--- Required work ---
1: In the enhancement plan, which Deepseek model is named for the decomposition step?
2: Copy the stretch of the enhancement plan from "Scope: Add a" through "existing OpenRouter/vLLM provider.".
3: Do these statements agree with the enhancement plan? Answer yes or no for each and quote the deciding words.
(a) The plan's status is listed as a draft.
(b) The filter and generate steps are to be moved to Deepseek.
(c) In the current setup, one client serves every stage.

--- Text segment ---
15 KiB
Package 6 Enhancement Plan — Deepseek API Client for Decomposed Questions
Source: User request (2026-05-04)
Scope: Add a dedicated Deepseek API client (LLMClientDP) for the query decomposition step only, while the existing LLMClient continues to handle filtering and response generation via OpenRouter/vLLM.
Status: Draft
Objective
Replace the LLM provider for the decompose step (Stage 1 of the 3-step RAG pipeline) with Deepseek API (deepseek-v4-pro), keeping the filter and generate stages on the existing OpenRouter/vLLM provider.
The decomposition step is the first and most critical LLM call — it shapes all downstream retrieval. Using Deepseek's deepseek-v4-pro with thinking mode disabled provides a dedicated pipeline for this stage with better structured output reliability.
Non-goal: The filter and generate steps remain unchanged (still use LLMClient with OpenRouter/vLLM).
Current Architecture
query.py _query_stream():
settings = get_settings()
llm_client = LLMClient(settings) # ← single client for ALL stages
decomposer = QueryDecomposer(llm_client, ...) # Stage 1: uses llm_client
...
relevance_filter = RelevanceFilter(llm_client, ...) # Stage 3: uses same llm_client
...
rag.generate_response_per_subquestion(...) # Stage 4: uses same llm_client
LLMClient is configured via Settings:
llm_base_url→ OpenRouter or vLLM endpointllm_api_key→ shared API keyllm_model_name→ e.g.qwen/qwen3.5-35b-a3bvllm_engine→ togglesextra_bodyformatllm_enable_thinking→ controls thinking/reasoning tokens
Target Architecture
query.py _query_stream():
settings = get_settings()
llm_client_dp = LLMClientDP(settings) # NEW: Deepseek client
llm_client = LLMClient(settings) # existing: OpenRouter/vLLM client
decomposer = QueryDecomposer(llm_client_dp, ...) # Stage 1: Deepseek
...
relevance_filter = RelevanceFilter(llm_client, ...) # Stage 3: OpenRouter/vLLM
...

--- Material provided ---

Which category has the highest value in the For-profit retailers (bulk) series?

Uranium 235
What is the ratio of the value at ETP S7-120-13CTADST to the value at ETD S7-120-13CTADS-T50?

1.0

--- Responses to the tasks ---
1: deepseek-v4-pro

2:
Scope: Add a dedicated Deepseek API client (LLMClientDP) for the query decomposition step only, while the existing LLMClient continues to handle filtering and response generation via OpenRouter/vLLM.
Status: Draft
Objective
Replace the LLM provider for the decompose step (Stage 1 of the 3-step RAG pipeline) with Deepseek API (deepseek-v4-pro), keeping the filter and generate stages on the existing OpenRouter/vLLM provider.

3:
(a) Yes: "Status: Draft"
(b) No: "Non-goal: The filter and generate steps remain unchanged (still use LLMClient with OpenRouter/vLLM)."
(c) Yes: "single client for ALL stages"